Naypyitaw (Reuters): Myanmar expects to sign an accord on Thursday over terms for the return of hundreds of thousands of Rohingya Muslims who have fled to Bangladesh, a government official said, amid concern that Myanmar’s powerful generals could prove obstructive.
Rights groups have accused the military in mostly Buddhist Myanmar of carrying out mass rape and other atrocities during a counter-insurgency operation launched in late August in retaliation for attacks by Rohingya militants in Rakhine State.
On Wednesday, the United States said the military operation that drove 620,000 Rohingya to seek sanctuary in neighboring, largely Muslim Bangladesh, amounted to “ethnic cleansing”, echoing an accusation first leveled by top UN officials in the early days of the humanitarian crisis.
In a further warning to Myanmar’s military, the US Secretary of State Rex Tillerson raised the threat of targeted sanctions against those responsible for what he called “horrendous atrocities”.
Citing fears of a backlash against Tillerson’s comments, the US embassy in Myanmar on Thursday suspended official travel to parts of Rakhine until Dec. 4 and warned citizens against visiting the areas.

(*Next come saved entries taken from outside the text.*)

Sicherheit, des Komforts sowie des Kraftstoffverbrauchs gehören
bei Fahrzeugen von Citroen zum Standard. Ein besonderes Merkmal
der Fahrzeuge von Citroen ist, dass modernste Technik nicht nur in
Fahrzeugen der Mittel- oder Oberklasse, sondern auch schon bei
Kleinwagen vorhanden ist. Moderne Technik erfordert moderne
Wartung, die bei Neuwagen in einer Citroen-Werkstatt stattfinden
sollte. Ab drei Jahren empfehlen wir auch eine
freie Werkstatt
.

For now though, Myanmar is seeking to ease international pressure by striking an initial agreement on returns, while Dhaka wants to ensure overstretched refugee camps that have mushroomed in the Cox’s Bazar region don’t become permanent.
In addition to the talks on the Rohingya who have fled since Aug. 25, Bangladesh was also likely to raise the plight of hundreds of thousands of Rohingya sheltering in Bangladesh following previous spasms of violence in Myanmar.